__给定文本__:
_ _ _ _ _ _ _

Python 示例:validate_url
validate_url
标量函数会从表中读取字符串,即 URL。然后,它会验证该 URL 是否会做出响应,以返回状态代码或指示尝试失败的字符串。
您可以在 Vertica Github 存储库中找到更多 UDx 示例:https://github.com/vertica/UDx-Examples。
UDSF Python 代码
import vertica_sdk
import urllib.request
import time
class validate_url(vertica_sdk.ScalarFunction):
"""Validates HTTP requests.
Returns the status code of a webpage. Pages that cannot be accessed return
"Failed to load page."
"""
def __init__(self):
pass
def setup(self, server_interface, col_types):
pass
def processBlock(self, server_interface, arg_reader, res_writer):
# Writes a string to the UDx log file.
server_interface.log("Validating webpage accessibility - UDx")
while(True):
url = arg_reader.getString(0)
try:
status = urllib.request.urlopen(url).getcode()
# Avoid overwhelming web servers -- be nice.
time.sleep(2)
except (ValueError, urllib.error.HTTPError, urllib.error.URLError):
status = 'Failed to load page'
res_writer.setString(str(status))
res_writer.next()
if not arg_reader.next():
# Stop processing when there are no more input rows.
break
def destroy(self, server_interface, col_types):
pass
class validate_url_factory(vertica_sdk.ScalarFunctionFactory):
def createScalarFunction(self, srv):
return validate_url()
def getPrototype(self, srv_interface, arg_types, return_type):
arg_types.addVarchar()
return_type.addChar()
def getReturnType(self, srv_interface, arg_types, return_type):
return_type.addChar(20)
加载函数和库
创建库和函数。
=> CREATE OR REPLACE LIBRARY pylib AS 'webpage_tester/validate_url.py' LANGUAGE 'Python';
=> CREATE OR REPLACE FUNCTION validate_url AS LANGUAGE 'Python' NAME 'validate_url_factory' LIBRARY pylib fenced;
使用函数查询数据
以下查询显示了如何使用 UDSF 运行查询。
=> SELECT url, validate_url(url) AS url_status FROM webpages;
url | url_status
-----------------------------------------------+----------------------
http://www.vertica.com/documentation/vertica/ | 200
http://www.google.com/ | 200
http://www.mass.gov.com/ | Failed to load page
http://www.espn.com | 200
http://blah.blah.blah.blah | Failed to load page
http://www.microfocus.com/ | 200
(6 rows)

_ _ _ _ _ _ _

__学习材料__:
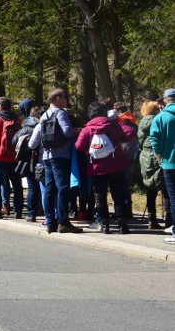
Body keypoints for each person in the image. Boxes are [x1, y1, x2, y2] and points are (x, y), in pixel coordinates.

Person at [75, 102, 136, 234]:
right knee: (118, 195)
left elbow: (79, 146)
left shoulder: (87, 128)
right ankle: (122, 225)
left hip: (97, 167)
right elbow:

_ _ _ _ _ _ _

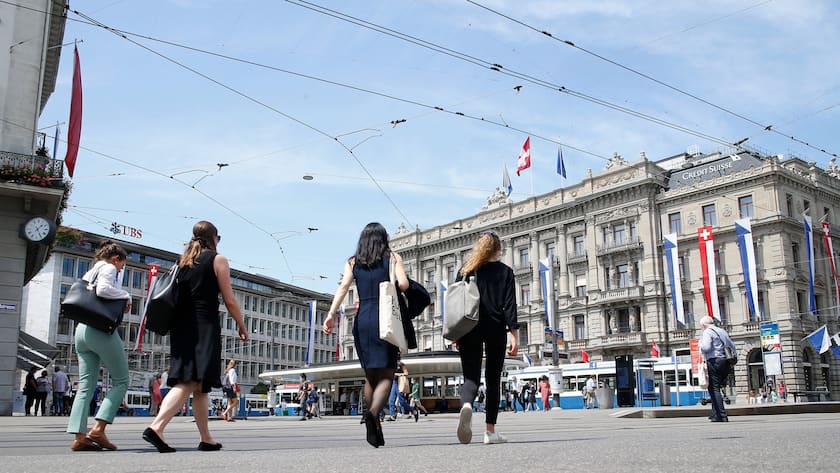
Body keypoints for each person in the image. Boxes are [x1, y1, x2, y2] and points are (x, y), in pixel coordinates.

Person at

_ _ _ _ _ _ _

__练习题目__:
1. 根据 validate_url 示例回答下列问题:
(a) 更多 UDx 示例可以在哪个存储库中找到?
(b) 创建库时,库被命名为什么?
(c) 示例查询一共返回了多少行?
2. 请一字不差地照录 validate_url 示例中从“Returns the status”开始、到“UDx log file.”为止(含这两处)的部分。
这些记录与 validate_url 示例没有关联。

__参考答案__:
1.
(a) Vertica Github 存储库。
(b) pylib。
(c) 6 行。

2.
Returns the status code of a webpage. Pages that cannot be accessed return
"Failed to load page."
"""
def __init__(self):
pass
def setup(self, server_interface, col_types):
pass
def processBlock(self, server_interface, arg_reader, res_writer):
# Writes a string to the UDx log file.